The Estimate Pipeline requires the same core sections as the Evaluation Pipeline, plus an estimate block:

reader
writer
splitter
models
evaluation
estimate

Optionally, you can also provide:

filtering
general

reader:
    loading_strategy: dataset
    data_type: transaction
    reading_method: local
    local_path: path/to/my/dataset.tsv
    rating_type: implicit
writer:
    dataset_name: MyEstimateRun
    writing_method: local
    local_experiment_path: experiments/
splitter:
    test_splitting:
        strategy: temporal_holdout
        ratio: 0.1
models:
    ItemKNN:
        k: [grid, 50, 100, 200]
        similarity: cosine
    BPR:
        optimization:
            strategy: grid
            device: cuda
        embedding_size: [grid, 64, 128]
        reg_weight: [grid, 0.0001, 0.001]
        batch_size: 4096
        epochs: 200
        learning_rate: [grid, 0.0005, 0.001]
evaluation:
    top_k: [10, 20]
    metrics: [nDCG, Precision, Recall]
    strategy: full
estimate:
    warmup_batches: 10
    train_batches: 100
    eval_batches: 100

Estimate Settings¶

Key	Default	Meaning
`warmup_batches`	`10`	Number of initial batches ignored before timing starts.
`train_batches`	`100`	Number of training batches measured for iterative models.
`eval_batches`	`100`	Number of evaluation batches measured during inference profiling.

Running¶

python -m warprec.run -c path/to/config.yml -p estimate

Output Artifacts¶

The Estimate Pipeline writes an Estimate_Report_<timestamp> file under the experiment evaluation/ directory.

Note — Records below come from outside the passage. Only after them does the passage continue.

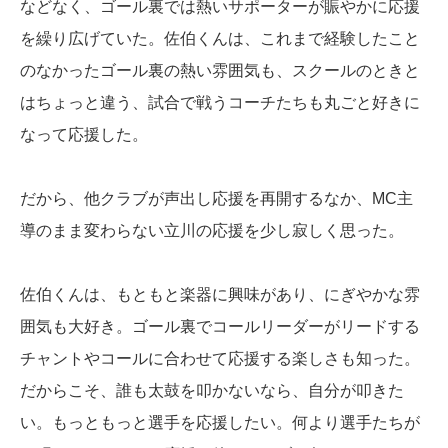
などなく、ゴール裏では熱いサポーターが賑やかに応援
を繰り広げていた。佐伯くんは、これまで経験したこと
のなかったゴール裏の熱い雰囲気も、スクールのときと
はちょっと違う、試合で戦うコーチたちも丸ごと好きに
なって応援した。
だから、他クラブが声出し応援を再開するなか、MC主
導のまま変わらない立川の応援を少し寂しく思った。
佐伯くんは、もともと楽器に興味があり、にぎやかな雰
囲気も大好き。ゴール裏でコールリーダーがリードする
チャントやコールに合わせて応援する楽しさも知った。
だからこそ、誰も太鼓を叩かないなら、自分が叩きた
い。もっともっと選手を応援したい。何より選手たちが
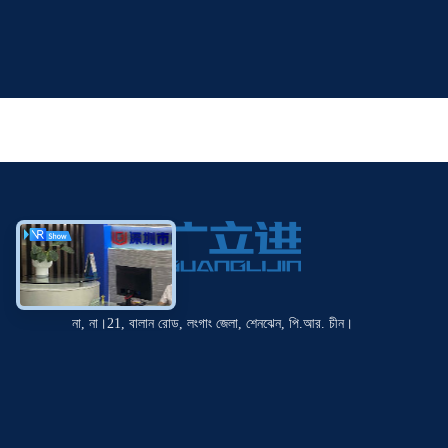
না, না।21, বালান রোড, লংগাং জেলা, শেনঝেন, পি.আর. চীন।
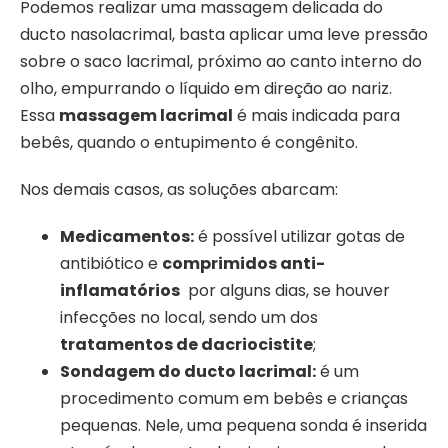
Podemos realizar uma massagem delicada do
ducto nasolacrimal, basta aplicar uma leve pressão
sobre o saco lacrimal, próximo ao canto interno do
olho, empurrando o líquido em direção ao nariz.
Essa
massagem lacrimal
é mais indicada para
bebês, quando o entupimento é congênito.
Nos demais casos, as soluções abarcam:
Medicamentos:
é possível utilizar gotas de
antibiótico e
comprimidos anti-
inflamatórios
por alguns dias, se houver
infecções no local, sendo um dos
tratamentos de dacriocistite
;
Sondagem do ducto lacrimal:
é um
procedimento comum em bebês e crianças
pequenas. Nele, uma pequena sonda é inserida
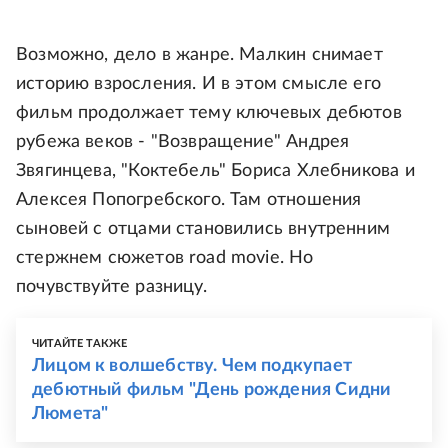
Возможно, дело в жанре. Малкин снимает
историю взросления. И в этом смысле его
фильм продолжает тему ключевых дебютов
рубежа веков - "Возвращение" Андрея
Звягинцева, "Коктебель" Бориса Хлебникова и
Алексея Попогребского. Там отношения
сыновей с отцами становились внутренним
стержнем сюжетов road movie. Но
почувствуйте разницу.
ЧИТАЙТЕ ТАКЖЕ
Лицом к волшебству. Чем подкупает
дебютный фильм "День рождения Сидни
Люмета"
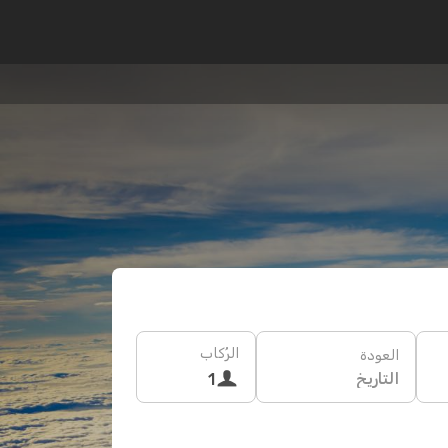
الرُكاب
العودة
التاريخ
1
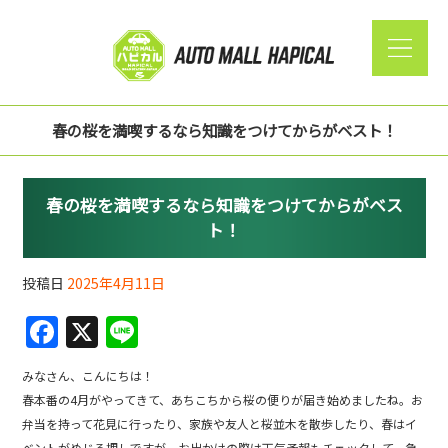
春の桜を満喫するなら知識をつけてからがベスト！
春の桜を満喫するなら知識をつけてからがベス
ト！
投稿日
2025年4月11日
F
X
Li
a
n
みなさん、こんにちは！
c
e
春本番の4月がやってきて、あちこちから桜の便りが届き始めましたね。お
e
弁当を持って花見に行ったり、家族や友人と桜並木を散歩したり、春はイ
ベントがめじろ押しですが、お出かけの際は天気予報もチェックして、急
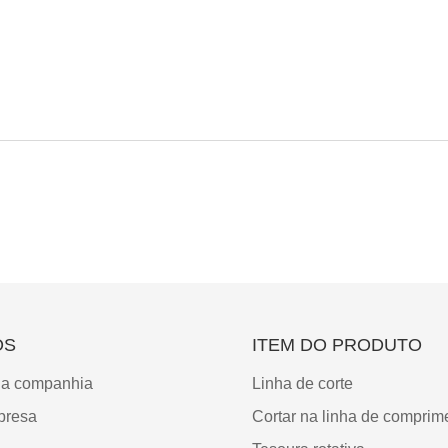
ÓS
ITEM DO PRODUTO
da companhia
Linha de corte
presa
Cortar na linha de comprim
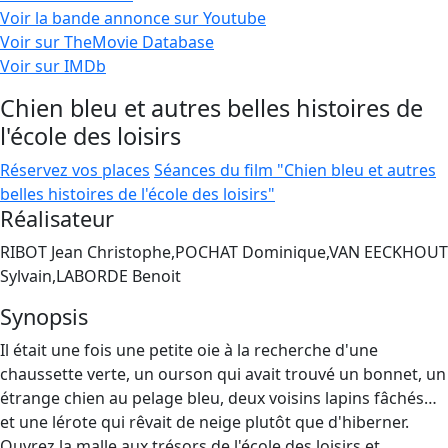
Voir la bande annonce sur Youtube
Voir sur TheMovie Database
Voir sur IMDb
Chien bleu et autres belles histoires de
l'école des loisirs
Réservez vos places
Séances du film "Chien bleu et autres
belles histoires de l'école des loisirs"
Réalisateur
RIBOT Jean Christophe,POCHAT Dominique,VAN EECKHOUT
Sylvain,LABORDE Benoit
Synopsis
Il était une fois une petite oie à la recherche d'une
chaussette verte, un ourson qui avait trouvé un bonnet, un
étrange chien au pelage bleu, deux voisins lapins fâchés…
et une lérote qui rêvait de neige plutôt que d'hiberner.
Ouvrez la malle aux trésors de l'école des loisirs et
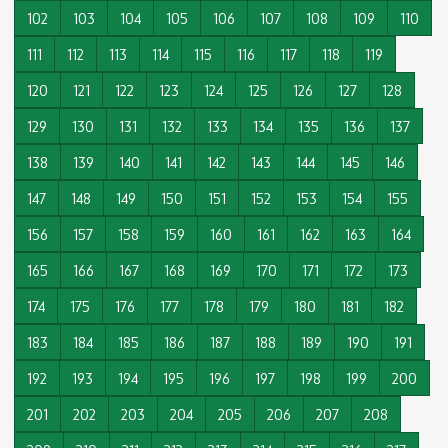
102
103
104
105
106
107
108
109
110
111
112
113
114
115
116
117
118
119
120
121
122
123
124
125
126
127
128
129
130
131
132
133
134
135
136
137
138
139
140
141
142
143
144
145
146
147
148
149
150
151
152
153
154
155
156
157
158
159
160
161
162
163
164
165
166
167
168
169
170
171
172
173
174
175
176
177
178
179
180
181
182
183
184
185
186
187
188
189
190
191
192
193
194
195
196
197
198
199
200
201
202
203
204
205
206
207
208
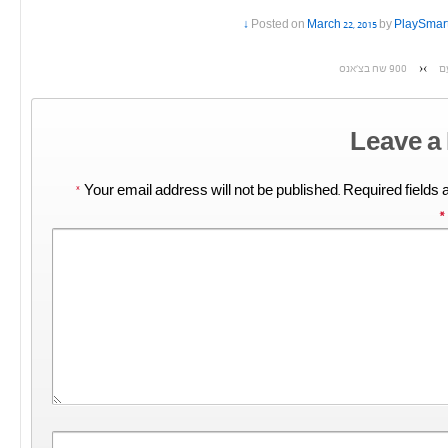
Posted on
March 22, 2015
by
PlaySmar
ם
›
‹
900 שח בצ’אנס
Leave a
*
Your email address will not be published.
Required fields
*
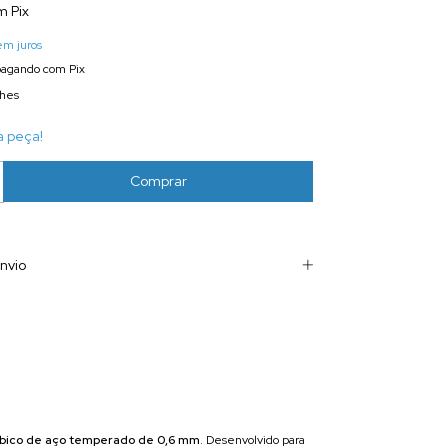
m
Pix
em juros
agando com Pix
lhes
a peça!
nvio
bico de aço temperado de 0,6 mm
. Desenvolvido para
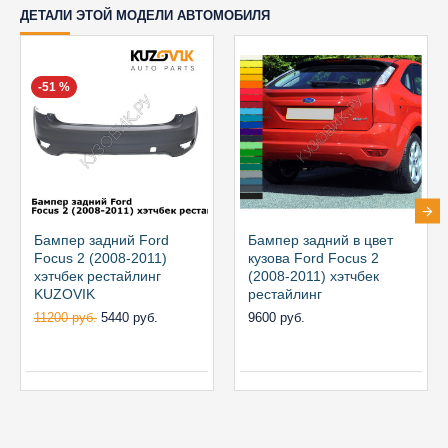
ДЕТАЛИ ЭТОЙ МОДЕЛИ АВТОМОБИЛЯ
-51 %
Бампер задний Ford
Бампер задний в цвет
Focus 2 (2008-2011)
кузова Ford Focus 2
хэтчбек рестайлинг
(2008-2011) хэтчбек
KUZOVIK
рестайлинг
11200 руб.
5440 руб.
9600 руб.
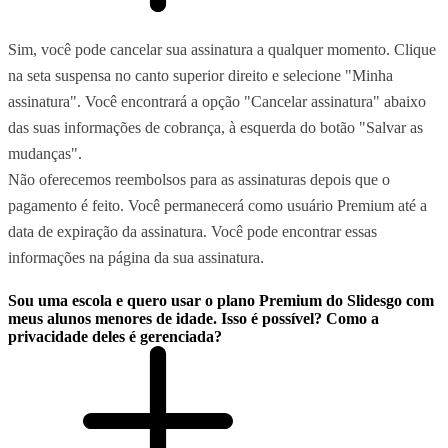
Sim, você pode cancelar sua assinatura a qualquer momento. Clique
na seta suspensa no canto superior direito e selecione "Minha
assinatura". Você encontrará a opção "Cancelar assinatura" abaixo
das suas informações de cobrança, à esquerda do botão "Salvar as
mudanças".
Não oferecemos reembolsos para as assinaturas depois que o
pagamento é feito. Você permanecerá como usuário Premium até a
data de expiração da assinatura. Você pode encontrar essas
informações na página da sua assinatura.
Sou uma escola e quero usar o plano Premium do Slidesgo com
meus alunos menores de idade. Isso é possível? Como a
privacidade deles é gerenciada?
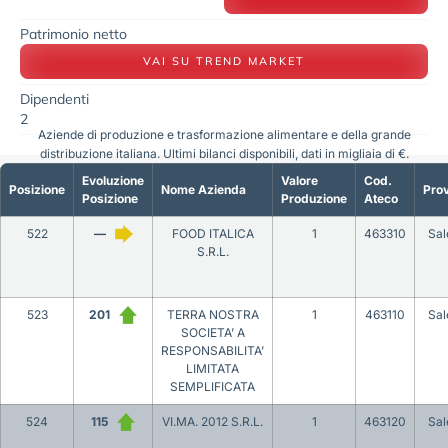
Patrimonio netto
VAI SU TREND MARKET
Dipendenti
2
Aziende di produzione e trasformazione alimentare e della grande
distribuzione italiana. Ultimi bilanci disponibili, dati in migliaia di €.
Evoluzione
Valore
Cod.
Posizione
Nome Azienda
Prov
Posizione
Produzione
Ateco
522
—
FOOD ITALICA
1
463310
Sal
S.R.L.
523
201
TERRA NOSTRA
1
463110
Sal
SOCIETA’ A
RESPONSABILITA’
LIMITATA
SEMPLIFICATA
524
115
VI.MA. 2012 S.R.L.
1
463120
Sal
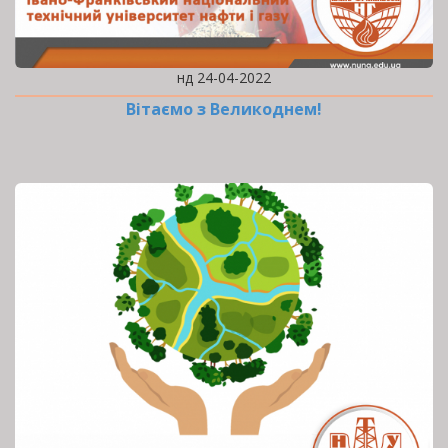
нд 24-04-2022
Вітаємо з Великоднем!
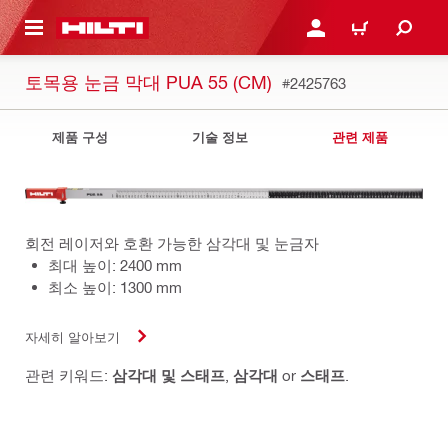
용으로 건너뛰기
로그인 또는 회원가입
장바구니
토목용 눈금 막대 PUA 55 (CM)
#2425763
제품 구성
기술 정보
관련 제품
회전 레이저와 호환 가능한 삼각대 및 눈금자
최대 높이: 2400 mm
최소 높이: 1300 mm
자세히 알아보기
관련 키워드:
삼각대 및 스태프
,
삼각대
or
스태프
.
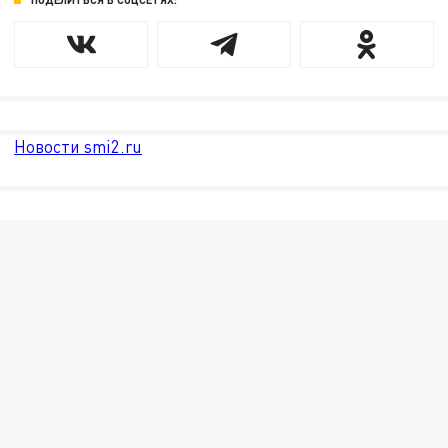
Новости smi2.ru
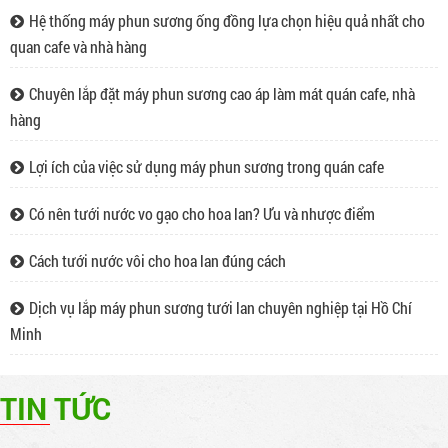
Hệ thống máy phun sương ống đồng lựa chọn hiệu quả nhất cho
quan cafe và nhà hàng
Chuyên lắp đặt máy phun sương cao áp làm mát quán cafe, nhà
hàng
Lợi ích của việc sử dụng máy phun sương trong quán cafe
Hệ thống máy phun sương ống đồng lựa chọn
hiệu quả nhất cho quan cafe và nhà hàng
Cửa hàng chuyên thi công lắp đặt hệ thống
Có nên tưới nước vo gạo cho hoa lan? Ưu và nhược điểm
máy phun sương ống đồng tại Hồ Chí Minh và
các tỉnh lân cận. Lắp phun sương cao áp quán
Cách tưới nước vôi cho hoa lan đúng cách
cafe, nhà hàng, khu giải trí... Bảo hành 12
tháng. Liên hệ trực tiếp để có giá tốt..
Chuyên lắp đặt máy phun sương cao áp làm
Dịch vụ lắp máy phun sương tưới lan chuyên nghiệp tại Hồ Chí
mát quán cafe, nhà hàng
Minh
Máy phun sương cao áp là thiết bị được thiết
kế để tạo ra hạt nước siêu nhỏ và phun ra
không gian. Điều này giúp làm mát không khí
TIN TỨC
và tạo ra một môi trường thoáng đãng cho
khách hàng
Lợi ích của việc sử dụng máy phun sương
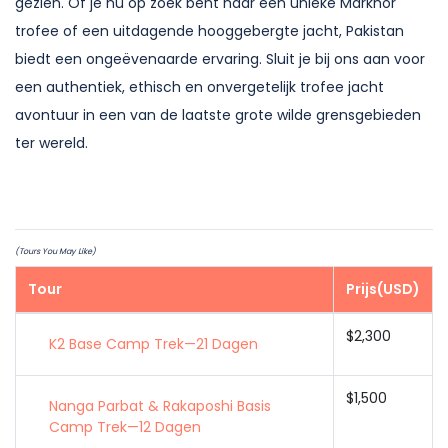
gezien.
Of je nu op zoek bent naar een unieke Markhor
trofee of een uitdagende hooggebergte jacht, Pakistan
biedt een ongeëvenaarde ervaring. Sluit je bij ons aan voor
een authentiek, ethisch en onvergetelijk trofee jacht
avontuur in een van de laatste grote wilde grensgebieden
ter wereld.
(Tours You May Like)
Tour
Prijs(USD)
$2,300
K2 Base Camp Trek—21 Dagen
$1,500
Nanga Parbat & Rakaposhi Basis
Camp Trek—12 Dagen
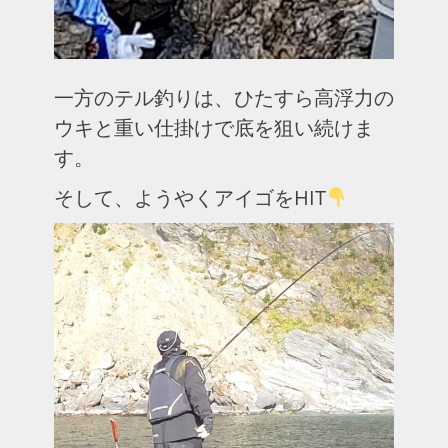
一方のテル釣りは、ひたすら高浮力の
ウキと重い仕掛けで底を狙い続けま
す。
そして、ようやくアイゴをHIT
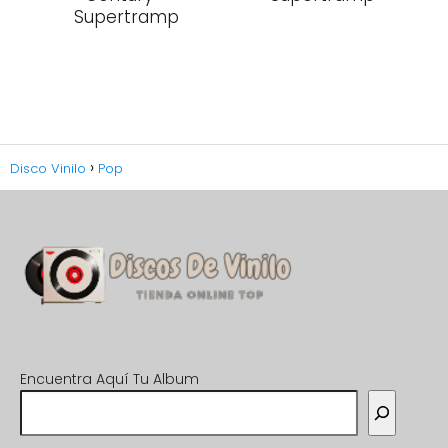
Supertramp
Disco Vinilo
Pop
Encuentra Aquí Tu Album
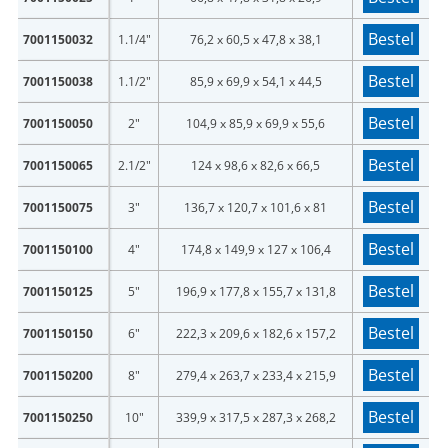
Bestel
7001150032
1.1/4"
76,2 x 60,5 x 47,8 x 38,1
Bestel
7001150038
1.1/2"
85,9 x 69,9 x 54,1 x 44,5
Bestel
7001150050
2"
104,9 x 85,9 x 69,9 x 55,6
Bestel
7001150065
2.1/2"
124 x 98,6 x 82,6 x 66,5
Bestel
7001150075
3"
136,7 x 120,7 x 101,6 x 81
Bestel
7001150100
4"
174,8 x 149,9 x 127 x 106,4
Bestel
7001150125
5"
196,9 x 177,8 x 155,7 x 131,8
Bestel
7001150150
6"
222,3 x 209,6 x 182,6 x 157,2
Bestel
7001150200
8"
279,4 x 263,7 x 233,4 x 215,9
Bestel
7001150250
10"
339,9 x 317,5 x 287,3 x 268,2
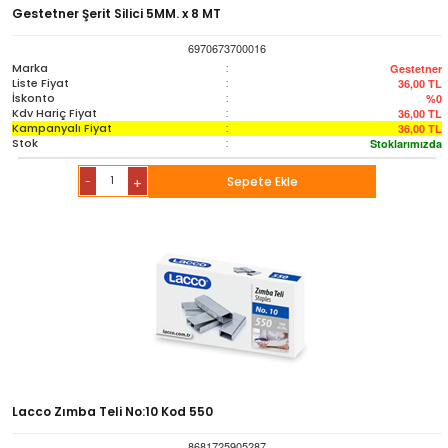
Sözlük-Atlas
Gestetner Şerit Silici 5MM. x 8 MT
6970673700016
Yardımcı Kaynak Kitaplar
Marka
:
Gestetner
Liste Fiyat
:
36,00
TL
İskonto
:
%0
Kdv Hariç Fiyat
:
36,00
TL
Ambalaj Ürünleri
Kampanyalı Fiyat
:
36,00
TL
Stok
:
Stoklarımızda
-
Sepete Ekle
+
Lacco Zımba Teli No:10 Kod 550
8681725905287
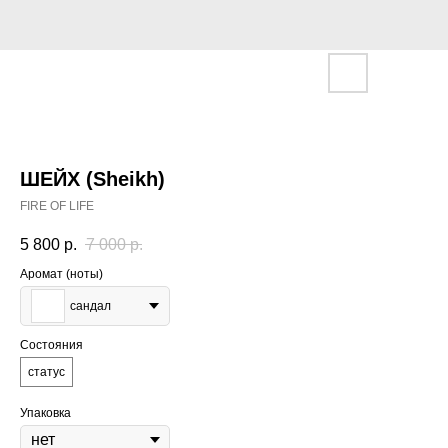
ШЕЙХ (Sheikh)
FIRE OF LIFE
5 800
р.
7 000
р.
Аромат (ноты)
сандал
Состояния
статус
Упаковка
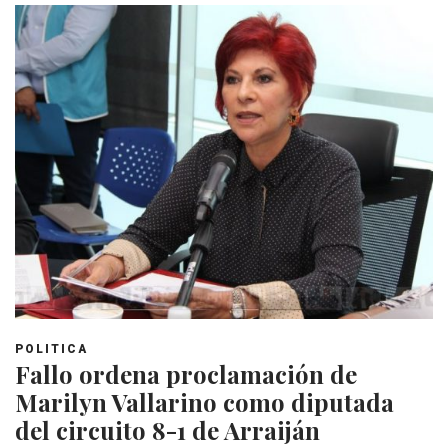
POLITICA
Fallo ordena proclamación de
Marilyn Vallarino como diputada
del circuito 8-1 de Arraiján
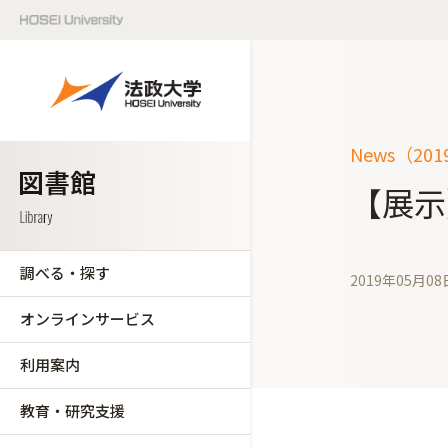
News（20
【展示
調べる・探す
2019年05月08
オンラインサービス
利用案内
教育・研究支援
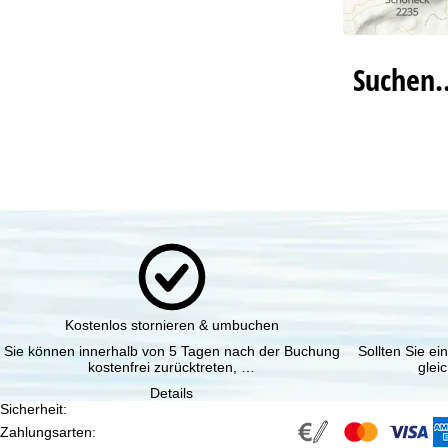
Suchen
Kostenlos stornieren & umbuchen
Sie können innerhalb von 5 Tagen nach der Buchung
Sollten Sie e
kostenfrei zurücktreten, …
glei
Details
Sicherheit
:
Zahlungsarten
:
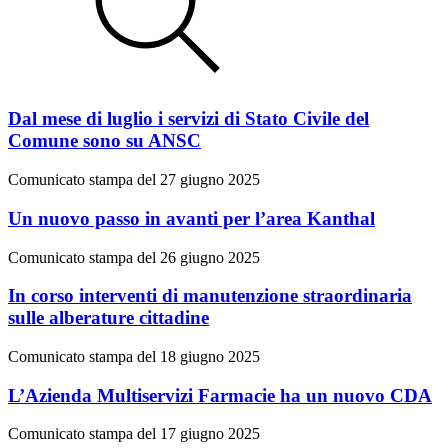
Dal mese di luglio i servizi di Stato Civile del
Comune sono su ANSC
Comunicato stampa del 27 giugno 2025
Un nuovo passo in avanti per l’area Kanthal
Comunicato stampa del 26 giugno 2025
In corso interventi di manutenzione straordinaria
sulle alberature cittadine
Comunicato stampa del 18 giugno 2025
L’Azienda Multiservizi Farmacie ha un nuovo CDA
Comunicato stampa del 17 giugno 2025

The report aggregates all successful setups for each model and includes:

Measured train and evaluation batch counts
Average and standard deviation of train batch times
Estimated train epoch time and total training time
Average and standard deviation of evaluation batch times
Estimated evaluation time
Min/avg/max/std RAM usage
Min/avg/max/std VRAM usage when CUDA profiling is enabled
Free-form notes indicating CPU-only runs or analytical estimates

Notes on Interpretation¶

Timing estimates are extrapolations from a bounded sample of batches rather than full runs.
Non-iterative models do not execute training loops during estimation; their train-space values come from model-specific analytical formulas.
If CUDA is not configured, VRAM fields are left empty and the report is produced with CPU-only notes.